The other nine are from Brazil, India, Italy, Malaysia, Nigeria, South Africa, South Korea, the U.K. and the U.S.
The finalists were announced at 0:10 a.m. Wednesday (Hanoi time) by the Varkey Foundation, the London-based charity that gives the award.
Phuong said she exploded with joy on hearing her name among the finalists.
"I cried like a child in the middle of the night. I was so surprised to make it to the top 10."
It is a huge deal since it not only reflects her own efforts but also those of her students in a remote area, she said.
Earlier this year, when she made it to the top 50, she was congratulated by Minister of Education and Training Phung Xuan Nha, who described the award as "the Nobel Prize for education."
Phuong, an ethnic Muong, decided to become an English teacher after watching a Vietnamese documentary on how teachers knocked on people’s doors in remote mountainous areas to persuade them to send their children to school.
She had been offered a position as a representative director of a Pakistani pharmaceutical firm in Vietnam, but turned it down to pursue a career as an English teacher.
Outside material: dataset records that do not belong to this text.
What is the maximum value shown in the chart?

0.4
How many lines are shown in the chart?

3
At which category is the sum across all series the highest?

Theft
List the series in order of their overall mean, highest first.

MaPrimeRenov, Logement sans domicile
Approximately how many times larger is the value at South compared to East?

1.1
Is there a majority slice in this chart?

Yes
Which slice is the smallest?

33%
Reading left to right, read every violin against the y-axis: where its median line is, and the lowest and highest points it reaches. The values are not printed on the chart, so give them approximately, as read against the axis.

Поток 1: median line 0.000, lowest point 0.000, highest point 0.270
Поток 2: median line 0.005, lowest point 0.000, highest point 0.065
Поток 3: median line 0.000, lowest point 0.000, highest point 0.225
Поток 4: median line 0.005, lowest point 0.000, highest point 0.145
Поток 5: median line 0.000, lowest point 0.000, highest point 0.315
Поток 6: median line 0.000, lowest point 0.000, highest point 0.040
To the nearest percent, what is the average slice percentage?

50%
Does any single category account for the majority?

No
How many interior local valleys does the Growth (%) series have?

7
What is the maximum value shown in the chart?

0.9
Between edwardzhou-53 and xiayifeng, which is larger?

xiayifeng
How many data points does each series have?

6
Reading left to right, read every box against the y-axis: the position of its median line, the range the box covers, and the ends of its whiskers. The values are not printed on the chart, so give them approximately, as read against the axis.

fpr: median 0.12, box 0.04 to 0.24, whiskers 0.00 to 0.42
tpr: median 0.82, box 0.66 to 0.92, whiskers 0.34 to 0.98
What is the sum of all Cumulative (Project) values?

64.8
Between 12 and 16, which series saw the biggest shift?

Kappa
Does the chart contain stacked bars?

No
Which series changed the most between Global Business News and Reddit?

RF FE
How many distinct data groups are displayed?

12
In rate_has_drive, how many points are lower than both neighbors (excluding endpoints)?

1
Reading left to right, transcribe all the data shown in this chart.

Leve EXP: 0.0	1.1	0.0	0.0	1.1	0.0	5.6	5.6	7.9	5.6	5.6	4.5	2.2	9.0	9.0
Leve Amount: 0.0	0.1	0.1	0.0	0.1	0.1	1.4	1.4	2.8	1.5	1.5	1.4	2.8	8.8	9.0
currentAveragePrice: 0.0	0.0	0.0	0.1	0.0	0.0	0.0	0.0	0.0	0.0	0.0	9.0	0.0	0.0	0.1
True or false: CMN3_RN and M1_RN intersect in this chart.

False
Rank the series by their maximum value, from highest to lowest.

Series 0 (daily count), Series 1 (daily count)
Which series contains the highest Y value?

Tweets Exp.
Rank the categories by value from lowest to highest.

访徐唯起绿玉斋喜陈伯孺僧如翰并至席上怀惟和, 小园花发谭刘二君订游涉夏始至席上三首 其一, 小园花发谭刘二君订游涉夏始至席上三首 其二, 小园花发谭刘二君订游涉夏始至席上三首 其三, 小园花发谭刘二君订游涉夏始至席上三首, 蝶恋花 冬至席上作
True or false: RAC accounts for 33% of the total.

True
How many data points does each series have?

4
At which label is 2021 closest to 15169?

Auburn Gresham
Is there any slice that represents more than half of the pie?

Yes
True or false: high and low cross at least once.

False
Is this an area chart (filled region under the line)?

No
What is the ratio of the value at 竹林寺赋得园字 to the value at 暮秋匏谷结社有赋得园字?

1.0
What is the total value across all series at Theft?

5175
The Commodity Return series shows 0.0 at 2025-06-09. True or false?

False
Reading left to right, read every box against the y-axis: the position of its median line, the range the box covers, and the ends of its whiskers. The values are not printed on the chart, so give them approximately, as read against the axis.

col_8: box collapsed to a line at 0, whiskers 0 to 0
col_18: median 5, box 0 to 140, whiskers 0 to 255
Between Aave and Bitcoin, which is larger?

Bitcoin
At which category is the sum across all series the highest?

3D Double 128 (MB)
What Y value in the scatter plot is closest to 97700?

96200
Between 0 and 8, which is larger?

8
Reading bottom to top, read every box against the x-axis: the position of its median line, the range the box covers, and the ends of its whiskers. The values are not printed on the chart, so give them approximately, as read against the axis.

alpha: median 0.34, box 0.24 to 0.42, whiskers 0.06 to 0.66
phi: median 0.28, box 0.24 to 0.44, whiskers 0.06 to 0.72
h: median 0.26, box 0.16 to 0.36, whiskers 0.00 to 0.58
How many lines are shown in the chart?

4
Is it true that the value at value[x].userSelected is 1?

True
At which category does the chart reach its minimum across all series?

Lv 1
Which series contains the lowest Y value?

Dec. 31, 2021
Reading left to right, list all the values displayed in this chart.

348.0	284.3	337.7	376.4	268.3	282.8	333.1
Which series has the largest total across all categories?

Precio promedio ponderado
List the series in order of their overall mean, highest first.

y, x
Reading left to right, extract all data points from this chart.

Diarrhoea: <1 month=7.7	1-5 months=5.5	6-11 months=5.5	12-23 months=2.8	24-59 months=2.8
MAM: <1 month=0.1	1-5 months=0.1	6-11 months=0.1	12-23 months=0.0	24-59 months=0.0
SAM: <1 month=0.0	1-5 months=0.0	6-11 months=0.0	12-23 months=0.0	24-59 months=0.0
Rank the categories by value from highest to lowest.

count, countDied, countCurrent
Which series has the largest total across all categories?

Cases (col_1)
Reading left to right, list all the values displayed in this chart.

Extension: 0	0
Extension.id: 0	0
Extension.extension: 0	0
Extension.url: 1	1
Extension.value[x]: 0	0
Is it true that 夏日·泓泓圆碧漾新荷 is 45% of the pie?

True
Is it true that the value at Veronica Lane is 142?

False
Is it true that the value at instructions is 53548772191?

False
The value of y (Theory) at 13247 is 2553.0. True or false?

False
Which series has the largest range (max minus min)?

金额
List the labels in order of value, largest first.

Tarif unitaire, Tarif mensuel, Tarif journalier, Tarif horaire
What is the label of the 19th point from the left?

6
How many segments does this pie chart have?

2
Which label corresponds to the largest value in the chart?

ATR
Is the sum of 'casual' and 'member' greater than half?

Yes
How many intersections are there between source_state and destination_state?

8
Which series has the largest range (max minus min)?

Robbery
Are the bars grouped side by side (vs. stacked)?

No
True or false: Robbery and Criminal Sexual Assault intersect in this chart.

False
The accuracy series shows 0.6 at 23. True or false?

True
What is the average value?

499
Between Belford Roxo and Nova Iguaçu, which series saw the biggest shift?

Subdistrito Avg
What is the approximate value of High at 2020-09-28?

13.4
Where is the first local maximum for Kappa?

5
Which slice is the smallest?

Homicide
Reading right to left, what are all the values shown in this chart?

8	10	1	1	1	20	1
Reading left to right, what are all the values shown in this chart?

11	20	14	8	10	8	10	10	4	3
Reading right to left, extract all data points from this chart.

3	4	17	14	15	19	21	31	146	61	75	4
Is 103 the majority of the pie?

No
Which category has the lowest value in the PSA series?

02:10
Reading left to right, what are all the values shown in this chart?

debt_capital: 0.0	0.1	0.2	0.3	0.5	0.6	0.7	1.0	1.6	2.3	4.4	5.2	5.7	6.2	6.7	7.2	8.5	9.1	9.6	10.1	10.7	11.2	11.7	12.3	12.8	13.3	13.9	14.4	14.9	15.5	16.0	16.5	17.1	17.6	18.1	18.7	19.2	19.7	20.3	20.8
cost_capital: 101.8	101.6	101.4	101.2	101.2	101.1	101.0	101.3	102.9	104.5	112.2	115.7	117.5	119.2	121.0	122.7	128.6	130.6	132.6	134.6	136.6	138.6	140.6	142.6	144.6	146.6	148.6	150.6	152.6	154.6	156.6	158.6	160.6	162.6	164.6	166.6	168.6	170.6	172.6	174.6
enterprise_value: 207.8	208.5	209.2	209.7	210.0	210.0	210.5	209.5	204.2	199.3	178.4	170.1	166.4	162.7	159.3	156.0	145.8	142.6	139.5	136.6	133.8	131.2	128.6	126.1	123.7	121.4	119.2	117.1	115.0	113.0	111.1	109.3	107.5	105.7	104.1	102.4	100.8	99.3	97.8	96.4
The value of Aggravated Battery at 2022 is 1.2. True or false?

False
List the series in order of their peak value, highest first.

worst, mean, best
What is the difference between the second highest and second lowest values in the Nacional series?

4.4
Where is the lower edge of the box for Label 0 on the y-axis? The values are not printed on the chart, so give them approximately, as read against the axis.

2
In 2016 she quit her previous job as an English teacher at a major language center in Hanoi and an interpreter to teach at the Huong Can high school in Phu Tho, where 90 percent of students are from ethnic backgrounds.
They have little chance to practice English with foreigners, which often leads to low language competence, shyness, poor intercultural awareness, and lack of interest.
Phuong taught herself how to utilize IT to connect teachers and students, even from different countries.
She also makes use of films and online classes, even creating a YouTube channel to teach English for free.
Known as the ‘Industry 4.0 teacher,’ she has taught students in four continents - Africa, Europe, Asia, and America - and is an active member of a Microsoft educational community of global teachers that designs lessons and engages in professional development.
She is writing books to help her students graduate high school, teaching on TV, running the YouTube channel, helping other teachers, and supporting children in their education endeavors.
The Varkey Foundation, established in 2010, seeks to improve education standards and raise the status and capacity of teachers around the world.
The Global Teacher Prize, established in 2014, carries a top prize of $1 million. This year it received 12,000 applications from around the world.
Last year Tran Thi Thuy from the northern Hung Yen Province made it to the top 50.